Juga termasuk “pemberian” adalah mempersilakan orang lewat yang kehujanan untuk berhenti nunut ngeyup (numpang berteduh). Tentu saja ini bukan satu-satunya cara. Ada banyak ide dan gagasan. Setiap orang punya cara dan bentuk “pemberian”-nya masing-masing. Banyak atau sedikit, bukan intinya.
***
Kata orang-orang bijak, kalau ingin banyak menerima maka harus banyak memberi. Atau, dengan banyak memberi maka bolehlah berharap untuk banyak menerima. Agama yang saya peluk, memerintahkan yang kira-kira intinya adalah agar berbanyak-banyak beramal, maka Tuhan akan memberikan balasan yang jauh lebih banyak dari sumber-sumber yang tak terduga. Dalam agama apapun saya yakin ada pandangan keyakinan yang kurang lebihnya punya esensi yang sama.
Untuk memahami hal gaib ini ijinkan saya memandangnya dari perspektif Islam, agama yang saya yakini, karena untuk meyakini hal yang satu ini tidak bisa didekati dengan ngelmu dunia. Dalam terminologi Islam ada paket zakat, infak dan sedekah. Pemberian informasi (ilmu dan pengetahuan) yang bermanfaat adalah termasuk amal sedekah jariyah, yaitu amal sedekah yang akan terus tumbuh dan berkembang nilai kebaikannya bahkan ketika ditinggal mati oleh pelakunya.
Bahkan Pak Robert Kiyosaki pun sangat meyakini bahwa banyak memberi adalah bagian dari sukses bisnis seseorang. Bahasan panjang pun dikupas abis oleh Pak Robert dalam salah satu serial sekian-logi bukunya, khusus tentang pentingnya berbuat amal dan berkontribusi sosial. Tak terkecuali Pak George Soros yang pernah dicaci-maki abis ketika Indonesia dilanda krisis tahun 1997-an, juga sangat menganggap penting untuk mengkontribusikan sebagian dari kekayaan usahanya.
Singkatnya, “memberi” itu wajib hukumnya bagi pelaku usaha manapun dan apapun. Jangan dibantah. Tidak pernah ada sejarahnya orang yang keleleran tidak bahagia hidupnya karena banyak memberi.
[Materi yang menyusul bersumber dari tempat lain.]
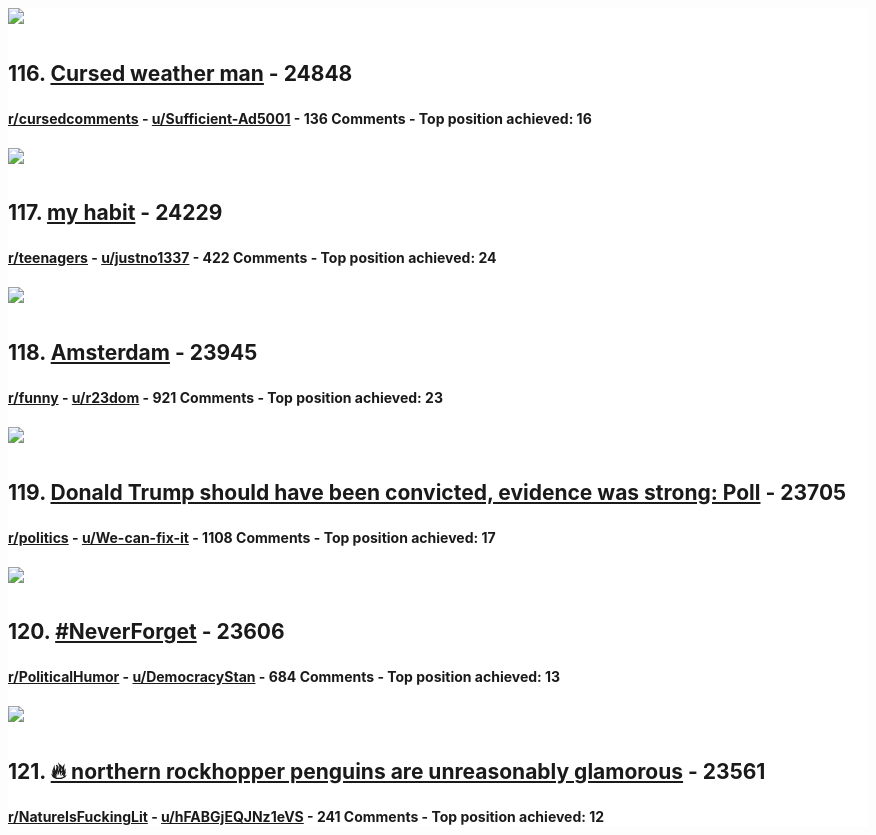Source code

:<a href="https://v.redd.it/bxbu4bckcnh61"><img src="https://b.thumbs.redditmedia.com/9i33jw-d6zp1gRUkSs20-dgDXgUM7ZNfYW7cunImd8c.jpg"></img></a>

## 116. [Cursed weather man](http://reddit.com/r/cursedcomments/comments/lkrk4f/cursed_weather_man/) - 24848
#### [r/cursedcomments](http://reddit.com/r/cursedcomments) - [u/Sufficient-Ad5001](http://reddit.com/u/Sufficient-Ad5001) - 136 Comments - Top position achieved: 16

<a href="https://i.redd.it/3f2j3m41kqh61.jpg"><img src="https://a.thumbs.redditmedia.com/Xnsd2EK9GDpXQGNzek1_Ao-apEARgZ3j4A-IZCrhsO4.jpg"></img></a>

## 117. [my habit](http://reddit.com/r/teenagers/comments/lk7o12/my_habit/) - 24229
#### [r/teenagers](http://reddit.com/r/teenagers) - [u/justno1337](http://reddit.com/u/justno1337) - 422 Comments - Top position achieved: 24

<a href="https://i.redd.it/9o35u6876lh61.jpg"><img src="https://b.thumbs.redditmedia.com/gHI7QDSF25zisMBW82sPLXP5uOzsMK_8xRMNDW1Ll6k.jpg"></img></a>

## 118. [Amsterdam](http://reddit.com/r/funny/comments/lkibyh/amsterdam/) - 23945
#### [r/funny](http://reddit.com/r/funny) - [u/r23dom](http://reddit.com/u/r23dom) - 921 Comments - Top position achieved: 23

<a href="https://v.redd.it/y7trp9fgeoh61"><img src="https://b.thumbs.redditmedia.com/dR1vj_nKqgYE6qv9Ne8IBRosAu7S6GIbB9AEF7ASmfI.jpg"></img></a>

## 119. [Donald Trump should have been convicted, evidence was strong: Poll](http://reddit.com/r/politics/comments/lkgpb1/donald_trump_should_have_been_convicted_evidence/) - 23705
#### [r/politics](http://reddit.com/r/politics) - [u/We-can-fix-it](http://reddit.com/u/We-can-fix-it) - 1108 Comments - Top position achieved: 17

<a href="https://www.newsweek.com/donald-trump-impeachment-poll-majority-americans-conviction-1569369"><img src="https://b.thumbs.redditmedia.com/LxLLOxxzcCwCFZLo5zwcAaR97c10dFZGD7XI-wQCEnY.jpg"></img></a>

## 120. [#NeverForget](http://reddit.com/r/PoliticalHumor/comments/lkbl17/neverforget/) - 23606
#### [r/PoliticalHumor](http://reddit.com/r/PoliticalHumor) - [u/DemocracyStan](http://reddit.com/u/DemocracyStan) - 684 Comments - Top position achieved: 13

<a href="https://i.redd.it/xf7lb7njjmh61.jpg"><img src="https://b.thumbs.redditmedia.com/w3EJuyD1V-9s1P4aG7eIs9UZoHxuGRl0soOmR3_vbcY.jpg"></img></a>

## 121. [🔥 northern rockhopper penguins are unreasonably glamorous](http://reddit.com/r/NatureIsFuckingLit/comments/lk89vo/northern_rockhopper_penguins_are_unreasonably/) - 23561
#### [r/NatureIsFuckingLit](http://reddit.com/r/NatureIsFuckingLit) - [u/hFABGjEQJNz1eVS](http://reddit.com/u/hFABGjEQJNz1eVS) - 241 Comments - Top position achieved: 12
Tapi kalau kemrungsung hidupnya karena pelit bin medhit, banyak sekali……. (Kalimat puitis-dramatis semacam ini memang perlu dipahami dengan perenungan, tidak dengan terjemahan kamus seperti ketika sekolah dulu).
Celoteh di atas itu mirip-mirip cerita gaib dari “dunia lain”. Omongan yang sulit untuk dibuktikan secara ilmiah, apalagi dengan persamaan matematika-ekonomi. Ketemu pirang perkoro (ketemu berapa perkara – ungkapan bahasa Jawa), wong banyak yang dikeluarkan kok pemasukannya malah tambah. Diminus-minus tapi hasilnya banyak plus. Awalnya hanya perlu diyakini kebenarannya, berikutnya akan semakin diyakini setelah mengalaminya sendiri atau melihat bukti empirisnya. Selebihnya, percaya syukur, enggak ya sebodo teuing…….
Pak Isaac Newton pernah berkata bahwa setiap aksi akan menghasilkan reaksi dengan arah berlawanan. Barangkali hukum ini agak pas untuk menjelaskan. Aksi menabur pemberian keluar, menghasilkan reaksi menuai penerimaan ke dalam. Hanya ada sedikit penyimpangan, aksi pemberiannya kecil tapi kok reaksi penerimaannya bisa besar tak terhingga. Itulah “ilmu gaib”.
Meski demikian, runtutan logis yang ada di pikiran saya kira-kira begini : Kalau usaha toko kita berjalan baik dan berhasil menghimpun keuntungan lebih, yang pastinya berasal dari pembelian pelanggan kita, rasanya wajar kalau kemudian kita pun membagikan sebagian keuntungan itu untuk kebaikan pelanggan kita juga. Bentuk dan jumlah “pemberian”-nya dapat disesuaikan dengan kemampuan dan kondisi yang pas.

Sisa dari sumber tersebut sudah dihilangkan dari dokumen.